Each and every line below goes into your answer unchanged, but leave out the images.

Dataset extract:
§ §
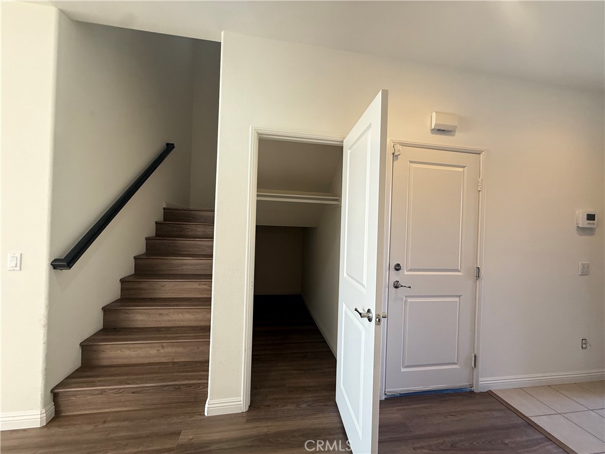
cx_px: 302
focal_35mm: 14
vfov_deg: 85.7
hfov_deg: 102.1
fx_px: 245
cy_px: 227
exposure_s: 1/120
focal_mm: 2.22
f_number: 2.2
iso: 320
§ §
The completed task:
cx_px: 302
focal_35mm: 14
vfov_deg: 85.7
hfov_deg: 102.1
fx_px: 245
cy_px: 227
exposure_s: 1/120
focal_mm: 2.22
f_number: 2.2
iso: 320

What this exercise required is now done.